1.0, 24 August 2022
This repository is a library of components designed for the MR system project.
(The MR CPU and MR top-level system are separate repositories, as are firmware/Linux software. Cross-links TBD)
As with the rest of the MR system, these have been developed with the "blissful intentionally-NIH" principle, for the enjoyment/edification of reinventing the wheel. I would never suggest this is a good principle for real work. But this is fun, not real work. ,o/
These components might be useful to someone elsewhere, or as the basis for other things. It'd be great to hear from you if there's something of use to you.
This README is a tour of the components: interconnects, UARTs, an interrupt controller, video, SD, I2S, SPI, GPIO, etc.
First up: the namesake of this repository is MIC, the MR InterConnect (or Matt Interconnect :P ) common interface. This is an interface (and system interconnect providing said interfaces) to handle read/write transactions, to construct a memory system.
The goals of MIC were:
- To enjoy designing an interconnect (!)
- High-ish performance, fully pipelined
- Relatively easy to design a requester, and a completer
- Easily-composable interconnect, so SoC shape can be changed without too much fuss
The interface is lightly documented in doc/mic.txt
. In short, a
requester or completer have two channels (in and out). Each channel
uses a ready/valid semantic (relative to the direction, e.g. the
"transmitter" goes valid and the "receiver" receives if ready). Each
channel is 64b wide, and carries packets. A packet has one beat
(valid data transfer) of a header which gives the address and request
type (read/write); packets making a write request also contain write
data after the header. The response packet for a read contains read
data; a write response has no data.
A transaction is always a pair of packets: a request out, and a completion back. Transactions are non-posted and address-routed.

Recorded data

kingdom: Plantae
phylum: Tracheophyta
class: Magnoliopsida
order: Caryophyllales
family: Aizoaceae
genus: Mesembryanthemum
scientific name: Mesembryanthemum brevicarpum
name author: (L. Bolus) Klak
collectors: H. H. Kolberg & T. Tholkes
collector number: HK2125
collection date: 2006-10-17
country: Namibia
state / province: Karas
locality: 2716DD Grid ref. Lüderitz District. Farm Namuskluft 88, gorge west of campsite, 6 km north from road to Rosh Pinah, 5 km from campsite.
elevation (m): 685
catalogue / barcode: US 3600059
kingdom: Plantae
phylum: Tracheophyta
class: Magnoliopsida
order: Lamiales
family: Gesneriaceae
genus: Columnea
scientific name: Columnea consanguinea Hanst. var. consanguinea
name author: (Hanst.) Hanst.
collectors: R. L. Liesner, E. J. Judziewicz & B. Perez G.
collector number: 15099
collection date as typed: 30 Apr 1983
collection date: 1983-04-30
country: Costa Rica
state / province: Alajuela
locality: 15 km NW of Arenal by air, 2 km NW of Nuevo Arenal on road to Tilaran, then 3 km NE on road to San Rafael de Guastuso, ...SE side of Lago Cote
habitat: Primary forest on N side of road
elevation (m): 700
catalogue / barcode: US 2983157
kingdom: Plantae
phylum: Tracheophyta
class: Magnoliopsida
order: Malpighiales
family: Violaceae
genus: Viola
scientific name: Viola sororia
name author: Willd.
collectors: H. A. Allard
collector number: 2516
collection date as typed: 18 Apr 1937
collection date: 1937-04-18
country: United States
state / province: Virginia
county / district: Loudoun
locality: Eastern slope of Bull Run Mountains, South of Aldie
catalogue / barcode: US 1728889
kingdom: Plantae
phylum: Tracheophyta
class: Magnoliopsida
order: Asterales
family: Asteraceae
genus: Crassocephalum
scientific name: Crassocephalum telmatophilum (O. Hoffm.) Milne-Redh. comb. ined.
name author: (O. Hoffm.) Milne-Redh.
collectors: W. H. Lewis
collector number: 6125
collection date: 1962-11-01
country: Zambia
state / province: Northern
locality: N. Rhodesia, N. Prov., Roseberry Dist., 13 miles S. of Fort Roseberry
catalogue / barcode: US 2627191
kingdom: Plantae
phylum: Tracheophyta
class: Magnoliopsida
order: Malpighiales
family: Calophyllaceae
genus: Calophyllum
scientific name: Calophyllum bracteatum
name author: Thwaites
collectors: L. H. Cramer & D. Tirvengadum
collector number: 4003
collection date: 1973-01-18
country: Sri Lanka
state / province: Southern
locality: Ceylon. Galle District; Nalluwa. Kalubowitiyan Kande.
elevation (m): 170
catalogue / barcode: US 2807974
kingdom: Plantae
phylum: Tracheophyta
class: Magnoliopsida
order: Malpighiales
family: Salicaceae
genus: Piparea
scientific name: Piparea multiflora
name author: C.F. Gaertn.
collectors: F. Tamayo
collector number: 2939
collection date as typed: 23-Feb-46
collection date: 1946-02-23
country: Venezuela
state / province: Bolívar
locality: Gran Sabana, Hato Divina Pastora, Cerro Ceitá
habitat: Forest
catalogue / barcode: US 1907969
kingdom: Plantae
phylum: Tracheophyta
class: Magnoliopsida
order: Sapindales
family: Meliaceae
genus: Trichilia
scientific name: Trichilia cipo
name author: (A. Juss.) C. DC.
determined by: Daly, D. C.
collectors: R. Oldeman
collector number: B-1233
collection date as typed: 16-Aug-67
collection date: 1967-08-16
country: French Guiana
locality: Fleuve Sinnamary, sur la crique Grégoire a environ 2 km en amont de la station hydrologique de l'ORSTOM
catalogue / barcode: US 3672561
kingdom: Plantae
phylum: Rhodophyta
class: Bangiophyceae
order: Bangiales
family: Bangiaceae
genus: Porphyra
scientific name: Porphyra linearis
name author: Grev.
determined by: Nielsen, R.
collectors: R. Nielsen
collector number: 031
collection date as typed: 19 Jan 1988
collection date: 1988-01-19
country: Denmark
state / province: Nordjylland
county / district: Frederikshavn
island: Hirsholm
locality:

Your tasks
(1) In the MR components README, how wide is each MIC channel?
(2) Rewrite the stretch of the MR components README from "(The MR CPU" through "a memory system.", swapping "components" for "modules".

Answers to the problems
(1) Each channel is 64b wide.

(2)
(The MR CPU and MR top-level system are separate repositories, as are firmware/Linux software. Cross-links TBD)
As with the rest of the MR system, these have been developed with the "blissful intentionally-NIH" principle, for the enjoyment/edification of reinventing the wheel. I would never suggest this is a good principle for real work. But this is fun, not real work. ,o/
These modules might be useful to someone elsewhere, or as the basis for other things. It'd be great to hear from you if there's something of use to you.
This README is a tour of the modules: interconnects, UARTs, an interrupt controller, video, SD, I2S, SPI, GPIO, etc.
First up: the namesake of this repository is MIC, the MR InterConnect (or Matt Interconnect :P ) common interface. This is an interface (and system interconnect providing said interfaces) to handle read/write transactions, to construct a memory system.